§ EXERCISE REQUIREMENTS:
Copy each of the following lines character for character, keeping every number, symbol, and line break unchanged.

§ THE DATA:
- - - -

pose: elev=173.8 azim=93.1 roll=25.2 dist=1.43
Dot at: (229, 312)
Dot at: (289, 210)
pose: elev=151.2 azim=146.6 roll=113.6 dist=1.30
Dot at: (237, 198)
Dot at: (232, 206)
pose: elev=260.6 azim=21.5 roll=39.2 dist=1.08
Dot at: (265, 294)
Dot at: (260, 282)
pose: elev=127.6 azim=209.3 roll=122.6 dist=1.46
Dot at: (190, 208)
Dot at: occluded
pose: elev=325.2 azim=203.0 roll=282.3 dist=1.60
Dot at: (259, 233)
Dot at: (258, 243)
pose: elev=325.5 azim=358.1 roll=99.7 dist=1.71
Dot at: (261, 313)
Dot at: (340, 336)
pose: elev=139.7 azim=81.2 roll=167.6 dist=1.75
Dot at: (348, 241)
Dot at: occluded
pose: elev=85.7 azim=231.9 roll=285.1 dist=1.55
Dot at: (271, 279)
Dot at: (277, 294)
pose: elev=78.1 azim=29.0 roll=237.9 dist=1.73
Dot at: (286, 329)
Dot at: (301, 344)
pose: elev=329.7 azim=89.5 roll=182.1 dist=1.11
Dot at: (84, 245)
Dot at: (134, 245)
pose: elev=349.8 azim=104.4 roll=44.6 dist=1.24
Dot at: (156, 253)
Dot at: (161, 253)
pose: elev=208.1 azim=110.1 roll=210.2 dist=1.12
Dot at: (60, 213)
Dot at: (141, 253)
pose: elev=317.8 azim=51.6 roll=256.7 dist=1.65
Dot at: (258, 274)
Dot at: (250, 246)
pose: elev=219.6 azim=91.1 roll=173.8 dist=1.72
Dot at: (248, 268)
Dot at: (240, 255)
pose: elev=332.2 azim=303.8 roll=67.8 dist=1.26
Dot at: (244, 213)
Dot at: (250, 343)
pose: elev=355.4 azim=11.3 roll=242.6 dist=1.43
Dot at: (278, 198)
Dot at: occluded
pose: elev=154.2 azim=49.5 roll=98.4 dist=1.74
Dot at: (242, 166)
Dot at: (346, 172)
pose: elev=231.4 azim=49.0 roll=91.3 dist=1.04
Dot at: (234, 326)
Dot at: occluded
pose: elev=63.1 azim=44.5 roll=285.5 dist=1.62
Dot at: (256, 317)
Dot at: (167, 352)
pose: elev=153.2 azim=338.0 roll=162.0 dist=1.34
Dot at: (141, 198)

- - - -

§ ANSWER TO THIS TASK:
pose: elev=173.8 azim=93.1 roll=25.2 dist=1.43
Dot at: (229, 312)
Dot at: (289, 210)
pose: elev=151.2 azim=146.6 roll=113.6 dist=1.30
Dot at: (237, 198)
Dot at: (232, 206)
pose: elev=260.6 azim=21.5 roll=39.2 dist=1.08
Dot at: (265, 294)
Dot at: (260, 282)
pose: elev=127.6 azim=209.3 roll=122.6 dist=1.46
Dot at: (190, 208)
Dot at: occluded
pose: elev=325.2 azim=203.0 roll=282.3 dist=1.60
Dot at: (259, 233)
Dot at: (258, 243)
pose: elev=325.5 azim=358.1 roll=99.7 dist=1.71
Dot at: (261, 313)
Dot at: (340, 336)
pose: elev=139.7 azim=81.2 roll=167.6 dist=1.75
Dot at: (348, 241)
Dot at: occluded
pose: elev=85.7 azim=231.9 roll=285.1 dist=1.55
Dot at: (271, 279)
Dot at: (277, 294)
pose: elev=78.1 azim=29.0 roll=237.9 dist=1.73
Dot at: (286, 329)
Dot at: (301, 344)
pose: elev=329.7 azim=89.5 roll=182.1 dist=1.11
Dot at: (84, 245)
Dot at: (134, 245)
pose: elev=349.8 azim=104.4 roll=44.6 dist=1.24
Dot at: (156, 253)
Dot at: (161, 253)
pose: elev=208.1 azim=110.1 roll=210.2 dist=1.12
Dot at: (60, 213)
Dot at: (141, 253)
pose: elev=317.8 azim=51.6 roll=256.7 dist=1.65
Dot at: (258, 274)
Dot at: (250, 246)
pose: elev=219.6 azim=91.1 roll=173.8 dist=1.72
Dot at: (248, 268)
Dot at: (240, 255)
pose: elev=332.2 azim=303.8 roll=67.8 dist=1.26
Dot at: (244, 213)
Dot at: (250, 343)
pose: elev=355.4 azim=11.3 roll=242.6 dist=1.43
Dot at: (278, 198)
Dot at: occluded
pose: elev=154.2 azim=49.5 roll=98.4 dist=1.74
Dot at: (242, 166)
Dot at: (346, 172)
pose: elev=231.4 azim=49.0 roll=91.3 dist=1.04
Dot at: (234, 326)
Dot at: occluded
pose: elev=63.1 azim=44.5 roll=285.5 dist=1.62
Dot at: (256, 317)
Dot at: (167, 352)
pose: elev=153.2 azim=338.0 roll=162.0 dist=1.34
Dot at: (141, 198)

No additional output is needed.